腫れがひき、正直なところ劇的な変化は無いのだが、前よりは小さくなった気がしなくもないし、健康な皮膚に悪い影響も出ていない。良しとする。あと何回か同じ方法を繰り返して、少しずつ小さくなればいいなあと思う。
私の上唇の右側にある静脈奇形は、普通に暮らす分には全く問題がないものだ。見える部分の腫瘍は、10年前に受けた外科手術でかなり小さくして貰った。口内はまだ広い範囲でモコっと膨らんではいるが、痛くもないし、ご飯も食べられるし普通に喋れる。
健康に支障がないのになぜ私が手術をするのか。今はその理由をはっきり言葉にできるが、実はここまでには結構な時間がかかった。
子供の頃、私の唇について言及する子は周りにそんなに居なかった。たまに居てもそれは純粋な疑問からで、虐められたりからかわれたりはしなかった。生まれた時からあったから、あるのが当たり前で、自分でも全然気にしてないと思っていた。
3歳の頃に一度手術をしたのだが、思ったような効果を得られず、母は時々「手術しなければ良かった」と母自身を責めるように後悔の言葉を口にした。その度に私は困ってないのに!と憤ったりもした。
20代になって、自分の写真や映像が、簡単に残せる時代になった。自分の顔を客観的に見る機会がものすごく増えた。さらにそれが世の中に残り続ける事も多くなった。それまで存在に気づかなかった、心の奥の方にあるぼんやりした気持ちの輪郭が、ぼんやりしつつも少しずつ形になっていくのを、ぼんやりと感じた。
30代のある日私は歯医者にかかり、私の経済事情を慮ってか、保険治療で十分だと、白い歯じゃなくて銀歯で十分だろうというようなことを言われたことがあった。それに対して何かを答えたいのだが、なぜだか上手く言葉がでてこない。診察台の上で頭をぐるぐるさせながら、気持ちを探り当てるみたいに置いていった言葉がこれだった。
「私は…綺麗になりたいんです。」
微妙にズレた返しに先生も「お、おう」と困ったと思うが、その時、私の心の奥で、もやもやの輪郭が急激にくっきりした形になった。漫画で良くある、雷に打たれたみたいな衝撃が走った。

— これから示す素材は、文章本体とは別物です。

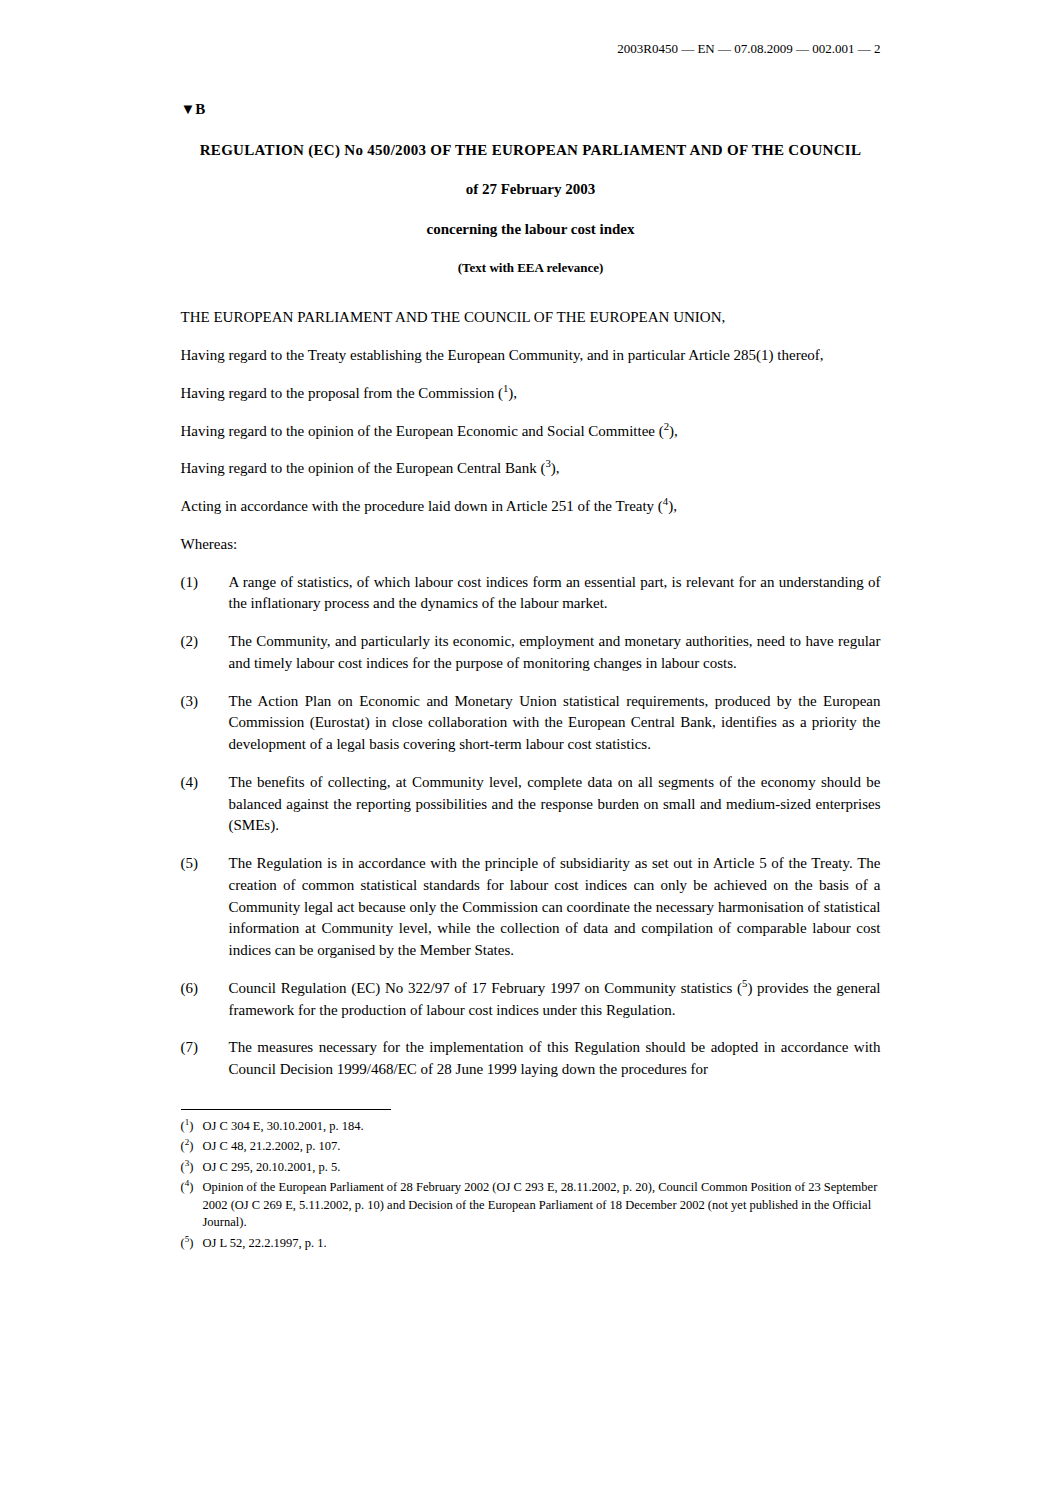2003R0450 — EN — 07.08.2009 — 002.001 — 2
▼B
REGULATION (EC) No 450/2003 OF THE EUROPEAN PARLIAMENT AND OF THE COUNCIL
of 27 February 2003
concerning the labour cost index
(Text with EEA relevance)
THE EUROPEAN PARLIAMENT AND THE COUNCIL OF THE EUROPEAN UNION,
Having regard to the Treaty establishing the European Community, and in particular Article 285(1) thereof,
Having regard to the proposal from the Commission (1),
Having regard to the opinion of the European Economic and Social Committee (2),
Having regard to the opinion of the European Central Bank (3),
Acting in accordance with the procedure laid down in Article 251 of the Treaty (4),
Whereas:
A range of statistics, of which labour cost indices form an essential part, is relevant for an understanding of the inflationary process and the dynamics of the labour market.
The Community, and particularly its economic, employment and monetary authorities, need to have regular and timely labour cost indices for the purpose of monitoring changes in labour costs.
The Action Plan on Economic and Monetary Union statistical requirements, produced by the European Commission (Eurostat) in close collaboration with the European Central Bank, identifies as a priority the development of a legal basis covering short-term labour cost statistics.
The benefits of collecting, at Community level, complete data on all segments of the economy should be balanced against the reporting possibilities and the response burden on small and medium-sized enterprises (SMEs).
The Regulation is in accordance with the principle of subsidiarity as set out in Article 5 of the Treaty. The creation of common statistical standards for labour cost indices can only be achieved on the basis of a Community legal act because only the Commission can coordinate the necessary harmonisation of statistical information at Community level, while the collection of data and compilation of comparable labour cost indices can be organised by the Member States.
Council Regulation (EC) No 322/97 of 17 February 1997 on Community statistics (5) provides the general framework for the production of labour cost indices under this Regulation.
The measures necessary for the implementation of this Regulation should be adopted in accordance with Council Decision 1999/468/EC of 28 June 1999 laying down the procedures for
(1) OJ C 304 E, 30.10.2001, p. 184.
(2) OJ C 48, 21.2.2002, p. 107.
(3) OJ C 295, 20.10.2001, p. 5.
(4) Opinion of the European Parliament of 28 February 2002 (OJ C 293 E, 28.11.2002, p. 20), Council Common Position of 23 September 2002 (OJ C 269 E, 5.11.2002, p. 10) and Decision of the European Parliament of 18 December 2002 (not yet published in the Official Journal).
(5) OJ L 52, 22.2.1997, p. 1.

自分でもびっくりしたのだが、言葉にした途端ぶわっと込み上げるものがあり、歯医者を出るや否やなんと私は泣いてしまったのだ。
私は、綺麗になりたかったようだ。
直接は関係ない出来事だったのだが、それが唇の奇形を治療するきっかけになった。歯も白いものにして貰った。
この血管奇形というものは、実はまだあまり解明されていない、治療が困難な症状のひとつだ。現在進行形で研究が行われている。医学は進化しているし、私の治療も着実に前進している。当たり前だがぼんやり暮らしていたら全く情報は入ってこなくて、でもいざ自分で積極的に知ろうとすれば、今はスマホがあれば何らか手がかりを得られる。
気持ちと行動が一致するのは気持ちがいい。引き続き、あれこれ残していきたいと思う。